People were bringing even infants to him that he might touch them; and when the disciples saw it, they sternly ordered them not to do it. But Jesus called for them and said, “Let the little children come to me, and do not stop them; for it is to such as these that the kingdom of God belongs. Truly I tell you, whoever does not receive the kingdom of God as a little child will never enter it.”
Perhaps we should begin by stating what Baptism is not! Baptism is not a magical incantation which makes God love your child. According to everything that we Christians believe, your child was created by God and is already loved by God, no matter what you decide about his/her Baptism.
Baptism does not provide a set of guarantees for your child. God loves your child and wants only the best for him or her. God wants all children to experience and be aware of that love, not unlike the love that we exhibit towards our children as parents. Baptism is a visible and public sign of what God has done in giving a child life, and that God’s love is a gift offered to all. Eventually, all of us decide for ourselves whether to accept that gift. That’s a decision which your child will someday make for him/herself. For now, Baptism is a celebration of what is already true, no matter what you do: God knows your child. God loves your child. God wishes to welcome your child as a part of God’s family.
Baptism is also an acknowledgment that, no matter how much God loves our children, how much they experience the benefits of that love depends on us. We know that children are entrusted, by God and by society, to the care of their parents. There may be lots of good food for our children, but we decide what they eat. There may be lots of good books available to them, but we decide what they read. This control diminishes as they grow older, but we cannot deny the responsibility which belongs to all of us who are parents.

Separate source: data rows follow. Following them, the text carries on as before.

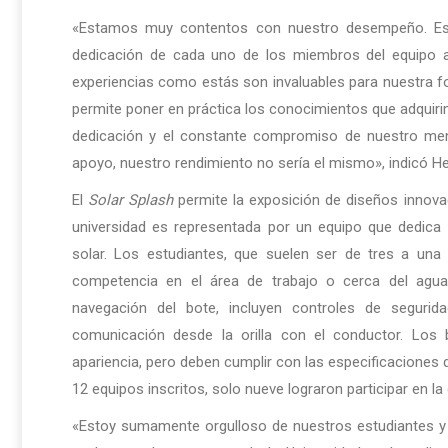
«Estamos muy contentos con nuestro desempeño. Este
dedicación de cada uno de los miembros del equipo a
experiencias como estás son invaluables para nuestra f
permite poner en práctica los conocimientos que adquir
dedicación y el constante compromiso de nuestro mento
apoyo, nuestro rendimiento no sería el mismo», indicó H
El
Solar Splash
permite la exposición de diseños innova
universidad es representada por un equipo que dedica
solar. Los estudiantes, que suelen ser de tres a un
competencia en el área de trabajo o cerca del agu
navegación del bote, incluyen controles de segurida
comunicación desde la orilla con el conductor. Los 
apariencia, pero deben cumplir con las especificaciones 
12 equipos inscritos, solo nueve lograron participar en l
«Estoy sumamente orgulloso de nuestros estudiantes y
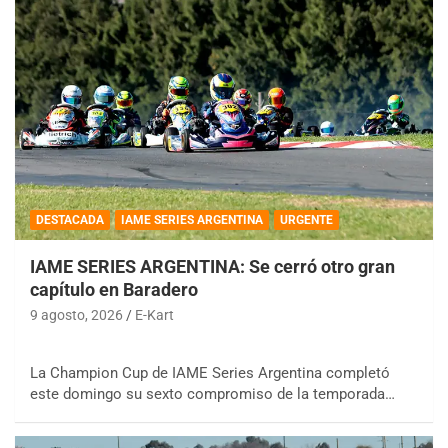
DESTACADA
IAME SERIES ARGENTINA
URGENTE
IAME SERIES ARGENTINA: Se cerró otro gran
capítulo en Baradero
9 agosto, 2026
E-Kart
La Champion Cup de IAME Series Argentina completó
este domingo su sexto compromiso de la temporada…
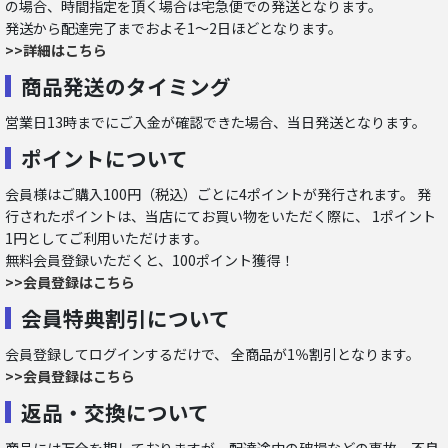
の場合、時間指定を頂く場合は宅急便での発送となります。
発送から配達完了までおよそ1～2日ほどとなります。
>>詳細はこちら
商品発送のタイミング
営業日13時までにご入金が確認できた場合、当日発送となります。
ポイントについて
会員様はご購入100円（税込）ごとに4ポイントが発行されます。 発
行されたポイントは、当店にてお買い物をいただく際に、 1ポイント
1円としてご利用いただけます。
無料会員登録いただくと、100ポイント獲得！
>>会員登録はこちら
会員特典割引について
会員登録してログインするだけで、 全商品が1％割引となります。
>>会員登録はこちら
返品・交換について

In Baptism, we acknowledge that our responsibility includes the spiritual nurture and development of our children. They will learn about God only if we share our faith with them through family devotions and by taking them to Church and Sunday School. No matter how much God loves them, we decide how much they will benefit from the love of God.

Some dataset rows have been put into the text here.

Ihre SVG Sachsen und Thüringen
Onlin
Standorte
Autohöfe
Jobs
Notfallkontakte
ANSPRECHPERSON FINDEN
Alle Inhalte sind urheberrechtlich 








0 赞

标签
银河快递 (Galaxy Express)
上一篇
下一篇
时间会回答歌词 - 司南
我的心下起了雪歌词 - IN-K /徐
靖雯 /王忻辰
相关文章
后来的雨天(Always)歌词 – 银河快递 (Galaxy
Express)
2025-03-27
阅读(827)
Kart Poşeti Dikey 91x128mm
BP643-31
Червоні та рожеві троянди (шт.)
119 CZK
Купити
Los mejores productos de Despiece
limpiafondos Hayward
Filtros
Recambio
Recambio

Therefore, Baptism is first and foremost an opportunity for Christian parents to make certain promises which are vital to the spiritual well-being of our children.
Baptism is a partnership of God and parents working together for the sake of the child. There is also another partner — the congregation! According to the Bible and the learning of Christian history through the ages, the grace of God is experienced in community. Jesus said that we would feel His presence ‘when two or more gather together.’ The Holy Spirit was received by the first disciples when ‘they were together in one place.’ Like it or not, Christianity is based on an experience of God which happens when people get together.

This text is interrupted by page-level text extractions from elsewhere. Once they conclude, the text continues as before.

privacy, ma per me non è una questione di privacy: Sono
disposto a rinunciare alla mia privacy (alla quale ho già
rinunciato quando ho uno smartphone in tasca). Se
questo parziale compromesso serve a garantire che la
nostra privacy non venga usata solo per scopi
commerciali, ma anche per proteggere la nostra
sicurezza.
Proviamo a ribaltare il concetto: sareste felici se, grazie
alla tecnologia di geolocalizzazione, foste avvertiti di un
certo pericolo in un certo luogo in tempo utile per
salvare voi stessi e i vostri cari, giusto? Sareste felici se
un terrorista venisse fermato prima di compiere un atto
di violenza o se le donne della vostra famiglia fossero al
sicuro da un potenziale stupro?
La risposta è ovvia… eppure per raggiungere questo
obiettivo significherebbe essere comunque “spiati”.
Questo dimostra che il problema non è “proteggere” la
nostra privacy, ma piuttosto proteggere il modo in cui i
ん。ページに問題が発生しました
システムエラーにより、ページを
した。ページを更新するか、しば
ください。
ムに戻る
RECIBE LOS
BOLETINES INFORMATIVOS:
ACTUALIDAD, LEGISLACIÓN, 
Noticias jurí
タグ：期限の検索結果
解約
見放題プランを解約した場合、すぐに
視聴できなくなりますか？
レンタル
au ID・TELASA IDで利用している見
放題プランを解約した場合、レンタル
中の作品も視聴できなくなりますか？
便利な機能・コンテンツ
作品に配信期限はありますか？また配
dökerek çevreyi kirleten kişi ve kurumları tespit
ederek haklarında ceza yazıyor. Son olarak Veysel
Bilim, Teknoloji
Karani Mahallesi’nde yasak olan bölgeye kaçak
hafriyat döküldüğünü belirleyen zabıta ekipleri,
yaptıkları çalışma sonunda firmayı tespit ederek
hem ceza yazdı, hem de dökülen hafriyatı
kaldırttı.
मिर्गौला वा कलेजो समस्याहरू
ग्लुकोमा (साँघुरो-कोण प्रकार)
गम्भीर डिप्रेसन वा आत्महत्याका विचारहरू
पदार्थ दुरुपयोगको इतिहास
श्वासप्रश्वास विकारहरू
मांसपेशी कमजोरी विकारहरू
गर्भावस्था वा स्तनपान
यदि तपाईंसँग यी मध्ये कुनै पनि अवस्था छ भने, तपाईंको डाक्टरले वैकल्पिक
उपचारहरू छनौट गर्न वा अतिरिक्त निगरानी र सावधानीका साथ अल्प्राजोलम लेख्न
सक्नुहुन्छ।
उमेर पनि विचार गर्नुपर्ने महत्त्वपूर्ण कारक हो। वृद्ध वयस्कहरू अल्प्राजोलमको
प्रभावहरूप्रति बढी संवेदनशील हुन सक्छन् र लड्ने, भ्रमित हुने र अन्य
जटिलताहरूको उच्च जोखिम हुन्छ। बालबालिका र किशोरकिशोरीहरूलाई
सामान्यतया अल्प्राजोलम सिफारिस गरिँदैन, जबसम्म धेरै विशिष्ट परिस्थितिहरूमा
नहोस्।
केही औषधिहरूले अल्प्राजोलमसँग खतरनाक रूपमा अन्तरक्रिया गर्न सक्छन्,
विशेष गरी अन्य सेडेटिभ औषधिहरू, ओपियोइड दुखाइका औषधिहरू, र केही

For us, the community is the local church. Accordingly, the Service of Baptism provides for promises to be made by both the parents and the congregation. While the parents promise to provide a Christian home where the child will experience the love of God on a daily basis through their care and the example of their faith, the congregation promises to provide a community in which the child is safe and where he/she will experience the love of God through the leadership and example of every church member.
As parents and as members of the congregation, we may not always keep these promises, but they are nevertheless made with solemn intention because we know that the spiritual health and happiness of our children depends on us! For their sake, we must be willing to work together, to support each other, and to hold each other accountable for the promises which we have made.